I also have a Hobart but it is the 140 115V wire feed. I intentionally got the 115v model to ensure it was usable anywhere.
You can weld heavy material, but it simply requires you make a multipass weld. I have used it to build an entire exhaust system (20 gage material), lots of miscellaneous brackets, and jigs in the shop, and repair garage doors and other around the home issues.
I have used oxy-acetylene and stick welders but had not welded for 20 some years when I got this small wire welder.
My first project with it was to build a small welding table with some angle iron and some 1/8 x 1 and 1/8 x 2 inch flat bar stock.
I built the frame of the weld table out of the angle iron than created a top by welding the flat bar stock edge to edge. That required me to weld several 10's of feet of butt welds to build the top. By the time I had finished the welding table, I was back in the groove and had a good feel for the machine and what amperage and wire feeds to use, and had gotten my touch back. I also re-learned how to fill holes you will inevitably blow in the work as you learn to weld. The weld table does not need to be pretty so you can just burn some wire and try things. By the time you burn up a spool of weld wire you will be able to weld better than most home welders. You will also end up with a small "rough duty" table that will hold several hundred pounds and you can beat on all day without breaking it.

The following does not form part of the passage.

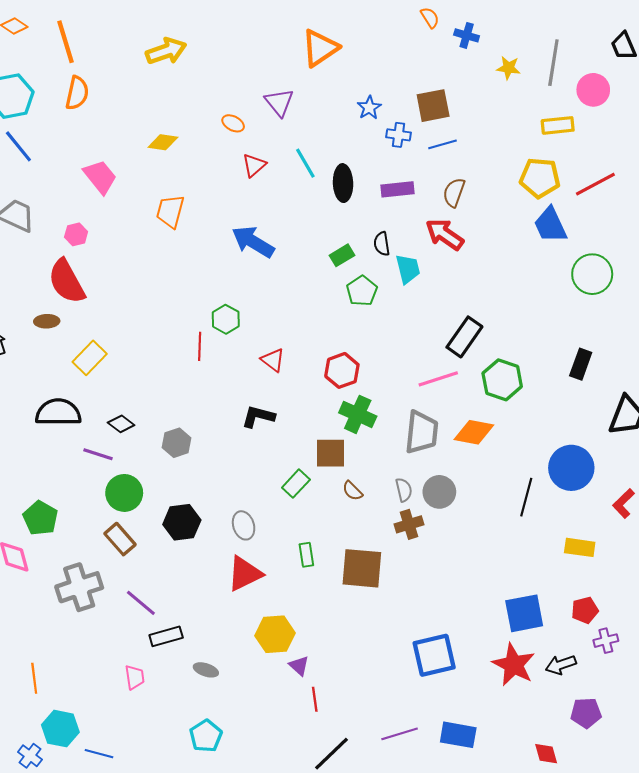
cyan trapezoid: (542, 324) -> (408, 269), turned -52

As mentioned above the Hobart is the "consumer" grade version of the Miller welders. They use the same design and components except some elements of the feed system are lighter duty components than used in the commercial machines (plastic rollers vs metal).
I use only the flux core wire, so I don't need to screw with gas bottles, and for typical around the shop applications like tack welding a jig together or fixing a cracked frame of a log splitter or something like that it works just fine. Also you can use the flux core wire outdoors when it is a bit breezy which you cannot do with gas welding because the wind will blow the gas shield away.
Welds are not as clean looking as gas welded mig, but they can be just as strong if you use good technique (translation take the time to get good fit-up on your materials so you are not trying to fill large gaps).
I have welded material up to 1/4 inch thick with it using multi pass welding ( the same as the ship yards that used to weld 6" thick steel with stick welders) You just make a root pass at the bottom of a V'eed out joint and then make multiple passes to fill the V.
It takes some time and you have to learn to control (anticipate) weld shrinkage, but it works quite well for home shop type repairs and simple non-critical fabrication.